Complete step-by-step answer:
Given word-
SERIES
So as we see that there are a total 6 letters in the given word but only 4 letters are different.
Now as we know if there are n different objects and we have to select r different objects so the number of ways to select and arrange them = ${}^n{P_r}$
Case – 1
So the number of ways to select and arrange 3 letters from the given 4 letters (all are different) = ${}^4{P_3}$.
Case – 2
Now consider the case when we choose two same letters and one different letter, as there are two letters S and E which are repeated so the number of ways to select any one of the repeated letter = ${}^2{C_1}$, as the letter is same so there are no arrangements.
Now we have to write one more letter so that the 3 letter word is completed.
So the remaining letters in the given word = (6 – 2) = 4.
In these remaining letters different letters are (4 – 1) = 3.
So the number of ways to select one letter out of 3 is ${}^3{C_1}$
Now we choose two same letters and one different letter.
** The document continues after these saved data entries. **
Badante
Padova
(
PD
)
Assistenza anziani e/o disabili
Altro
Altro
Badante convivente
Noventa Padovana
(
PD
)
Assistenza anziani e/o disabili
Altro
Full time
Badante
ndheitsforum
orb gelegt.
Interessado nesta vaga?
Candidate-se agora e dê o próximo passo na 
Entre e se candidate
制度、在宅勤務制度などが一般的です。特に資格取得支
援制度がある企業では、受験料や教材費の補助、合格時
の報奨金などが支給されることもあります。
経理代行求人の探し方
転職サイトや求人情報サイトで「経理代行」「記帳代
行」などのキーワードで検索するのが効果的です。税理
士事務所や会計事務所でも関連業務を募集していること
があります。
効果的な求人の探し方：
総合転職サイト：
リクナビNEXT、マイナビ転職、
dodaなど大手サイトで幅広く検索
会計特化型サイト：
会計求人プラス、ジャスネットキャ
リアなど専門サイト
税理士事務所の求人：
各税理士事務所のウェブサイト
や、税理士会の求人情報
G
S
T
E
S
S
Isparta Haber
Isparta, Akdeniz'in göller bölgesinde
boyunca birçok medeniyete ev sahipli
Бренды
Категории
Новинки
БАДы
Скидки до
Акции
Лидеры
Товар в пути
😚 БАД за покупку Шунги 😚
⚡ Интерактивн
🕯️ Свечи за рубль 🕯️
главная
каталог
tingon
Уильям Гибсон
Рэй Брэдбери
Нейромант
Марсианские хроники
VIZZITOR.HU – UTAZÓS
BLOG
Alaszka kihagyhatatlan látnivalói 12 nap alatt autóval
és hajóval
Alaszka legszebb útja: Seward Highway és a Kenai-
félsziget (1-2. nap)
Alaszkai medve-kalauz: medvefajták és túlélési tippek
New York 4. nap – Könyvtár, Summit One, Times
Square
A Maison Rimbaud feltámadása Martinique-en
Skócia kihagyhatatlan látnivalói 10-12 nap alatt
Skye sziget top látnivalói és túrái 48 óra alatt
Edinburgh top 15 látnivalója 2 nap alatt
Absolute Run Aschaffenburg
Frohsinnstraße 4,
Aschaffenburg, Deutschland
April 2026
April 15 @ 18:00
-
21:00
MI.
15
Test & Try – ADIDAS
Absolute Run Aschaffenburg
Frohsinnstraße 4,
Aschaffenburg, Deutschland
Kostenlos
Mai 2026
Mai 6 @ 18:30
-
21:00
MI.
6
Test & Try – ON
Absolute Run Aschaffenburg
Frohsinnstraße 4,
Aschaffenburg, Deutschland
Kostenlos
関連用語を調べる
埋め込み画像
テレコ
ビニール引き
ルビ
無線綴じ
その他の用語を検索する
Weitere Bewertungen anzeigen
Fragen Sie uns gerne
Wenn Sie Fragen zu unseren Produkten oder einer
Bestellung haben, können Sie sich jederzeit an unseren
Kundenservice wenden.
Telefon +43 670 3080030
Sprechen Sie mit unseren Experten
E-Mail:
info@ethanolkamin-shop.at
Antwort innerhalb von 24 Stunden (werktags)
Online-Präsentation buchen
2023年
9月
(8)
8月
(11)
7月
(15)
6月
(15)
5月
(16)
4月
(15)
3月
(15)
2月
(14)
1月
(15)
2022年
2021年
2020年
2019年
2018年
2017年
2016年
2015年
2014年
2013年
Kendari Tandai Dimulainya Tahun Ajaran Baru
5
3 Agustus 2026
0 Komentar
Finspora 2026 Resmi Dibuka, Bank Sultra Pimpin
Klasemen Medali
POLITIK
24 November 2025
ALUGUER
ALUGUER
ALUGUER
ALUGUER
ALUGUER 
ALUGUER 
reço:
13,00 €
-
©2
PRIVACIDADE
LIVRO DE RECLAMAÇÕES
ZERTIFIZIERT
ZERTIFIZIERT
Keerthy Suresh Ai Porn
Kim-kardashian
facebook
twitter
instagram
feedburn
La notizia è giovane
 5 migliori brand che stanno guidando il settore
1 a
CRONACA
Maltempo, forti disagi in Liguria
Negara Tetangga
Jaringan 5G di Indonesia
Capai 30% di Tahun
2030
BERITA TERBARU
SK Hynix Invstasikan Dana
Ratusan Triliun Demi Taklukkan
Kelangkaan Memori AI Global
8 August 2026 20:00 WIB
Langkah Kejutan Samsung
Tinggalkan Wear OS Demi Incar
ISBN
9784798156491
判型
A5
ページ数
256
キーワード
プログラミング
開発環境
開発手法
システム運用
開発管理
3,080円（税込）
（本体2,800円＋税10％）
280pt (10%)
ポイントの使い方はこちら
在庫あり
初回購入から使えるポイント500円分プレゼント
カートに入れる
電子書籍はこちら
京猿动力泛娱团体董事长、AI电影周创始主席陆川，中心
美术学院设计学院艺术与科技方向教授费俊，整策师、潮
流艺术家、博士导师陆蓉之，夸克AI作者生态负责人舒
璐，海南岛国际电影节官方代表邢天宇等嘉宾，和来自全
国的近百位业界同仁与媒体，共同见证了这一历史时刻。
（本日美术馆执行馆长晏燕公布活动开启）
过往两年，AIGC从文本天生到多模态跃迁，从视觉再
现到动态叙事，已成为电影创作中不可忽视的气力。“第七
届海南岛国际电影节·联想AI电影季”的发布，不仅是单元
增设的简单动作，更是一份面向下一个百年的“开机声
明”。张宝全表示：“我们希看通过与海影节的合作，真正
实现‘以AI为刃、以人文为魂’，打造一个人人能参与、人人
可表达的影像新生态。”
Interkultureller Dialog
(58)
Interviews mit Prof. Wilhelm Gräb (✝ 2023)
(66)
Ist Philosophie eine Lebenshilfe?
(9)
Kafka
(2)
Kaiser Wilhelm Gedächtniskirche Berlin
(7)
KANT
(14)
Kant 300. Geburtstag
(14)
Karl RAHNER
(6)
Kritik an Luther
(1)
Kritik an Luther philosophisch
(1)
Now we have to arrange them.
So the number of ways to arrange them = $\dfrac{{3!}}{{2!}}$ (divide by 2! Is because there are two same letters).
Now the total number of ways to select one pair of letters which is the same and one different letter from the given letters is the multiplication of the above values.
$ \Rightarrow {}^2{C_1} \times {}^3{C_1} \times \dfrac{{3!}}{{2!}}$
So the number of three letters words that can be formed from the word ‘SERIES’ = ${}^4{P_3}$ + ${}^2{C_1} \times {}^3{C_1} \times \dfrac{{3!}}{{2!}}$
Now simplify this according to property, ${}^n{P_r} = \dfrac{{n!}}{{\left( {n - r} \right)!}},{}^n{C_r} = \dfrac{{n!}}{{r!\left( {n - r} \right)!}}$ we have,
Total number of three letter words = $\dfrac{{4!}}{{\left( {4 - 3} \right)!}} + \dfrac{{2!}}{{1!\left( {2 - 1} \right)!}} \times \dfrac{{3!}}{{1!\left( {3 - 1} \right)!}} \times \dfrac{{3.2!}}{{2!}}$
Total number of three letter words = $4.3.2 + 2 \times 3 \times 3 = 24 + 18 = 42$
So three are a total of 42 three letter words.
So this is the required answer.

Note – Whenever we face such types of questions the key concept we have to remember is that if there are n objects and in n objects p objects are of same kind and q objects are of another same kind then the number of ways to arrange them is given as, $\dfrac{{n!}}{{p!q!}}$, where, n > (p + q) .